## WHAT YOU WILL DO
Rewrite the lines of the data between the lines holding "right wrist: (841, 683, -7)" and "right hip: (979, 597, 6)", inclusive, keeping every other line unchanged. Offset every number in each keypoint triple (x, y and depth) by +16.

LISTED RECORDS Block Start

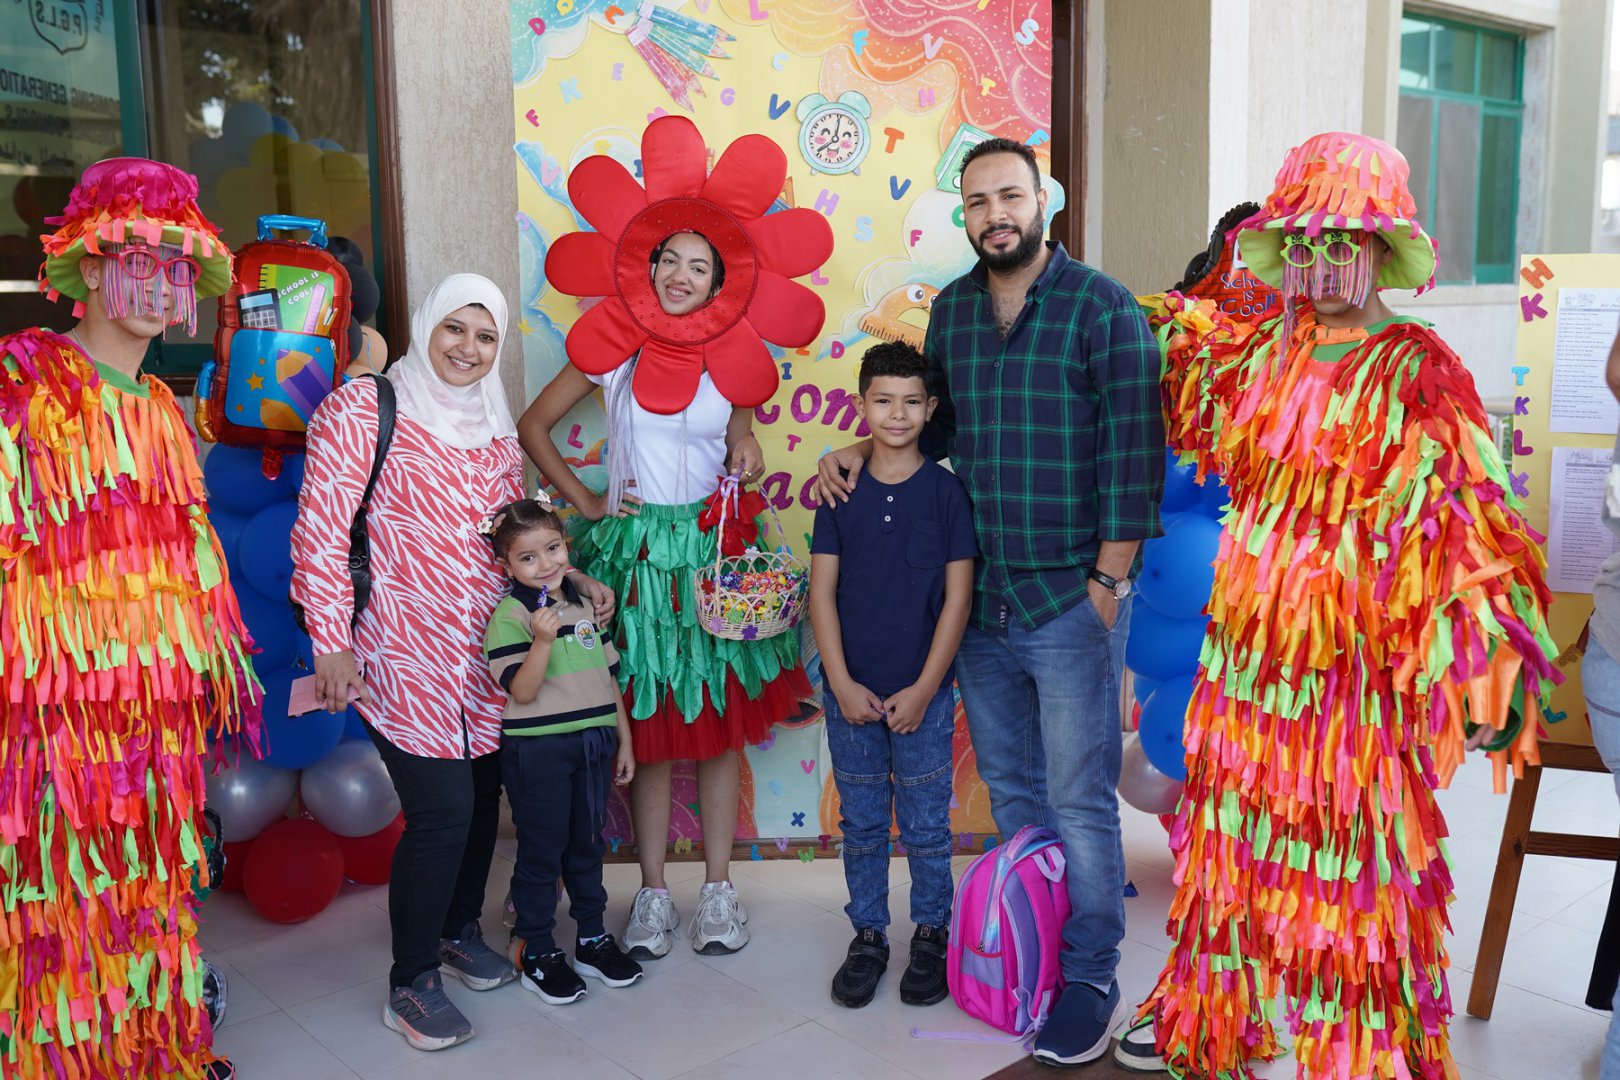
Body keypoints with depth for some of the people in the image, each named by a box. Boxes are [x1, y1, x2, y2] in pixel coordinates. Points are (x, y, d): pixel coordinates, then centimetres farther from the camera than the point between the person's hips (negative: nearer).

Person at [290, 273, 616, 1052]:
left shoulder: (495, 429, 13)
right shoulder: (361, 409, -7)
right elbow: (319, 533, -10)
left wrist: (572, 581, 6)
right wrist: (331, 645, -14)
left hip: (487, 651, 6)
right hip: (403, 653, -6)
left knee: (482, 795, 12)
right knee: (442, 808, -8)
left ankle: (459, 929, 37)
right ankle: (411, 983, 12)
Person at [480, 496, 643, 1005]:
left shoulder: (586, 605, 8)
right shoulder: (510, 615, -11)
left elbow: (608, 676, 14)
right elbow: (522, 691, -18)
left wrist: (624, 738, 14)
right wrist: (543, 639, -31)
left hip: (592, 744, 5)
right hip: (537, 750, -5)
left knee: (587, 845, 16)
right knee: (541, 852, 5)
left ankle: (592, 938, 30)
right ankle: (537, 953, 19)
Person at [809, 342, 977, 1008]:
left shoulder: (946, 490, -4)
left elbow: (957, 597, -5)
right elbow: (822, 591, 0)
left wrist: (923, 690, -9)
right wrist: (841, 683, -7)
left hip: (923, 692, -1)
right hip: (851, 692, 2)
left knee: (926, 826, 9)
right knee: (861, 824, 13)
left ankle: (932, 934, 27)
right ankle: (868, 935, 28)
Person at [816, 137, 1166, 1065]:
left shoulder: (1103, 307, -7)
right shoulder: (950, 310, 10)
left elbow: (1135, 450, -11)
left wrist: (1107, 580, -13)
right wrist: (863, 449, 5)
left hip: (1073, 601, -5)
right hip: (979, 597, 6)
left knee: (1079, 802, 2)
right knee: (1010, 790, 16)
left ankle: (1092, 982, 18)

LISTED RECORDS Block End

## WRITTEN SOLUTION
right wrist: (857, 699, 9)
left hip: (939, 708, 15)
right hip: (867, 708, 18)
left knee: (942, 842, 25)
right knee: (877, 840, 29)
left ankle: (948, 950, 43)
right ankle: (884, 951, 44)
Person at [816, 137, 1166, 1065]:
left shoulder: (1119, 323, 9)
right shoulder: (966, 326, 26)
left elbow: (1151, 466, 5)
left wrist: (1123, 596, 3)
right wrist: (879, 465, 21)
left hip: (1089, 617, 11)
right hip: (995, 613, 22)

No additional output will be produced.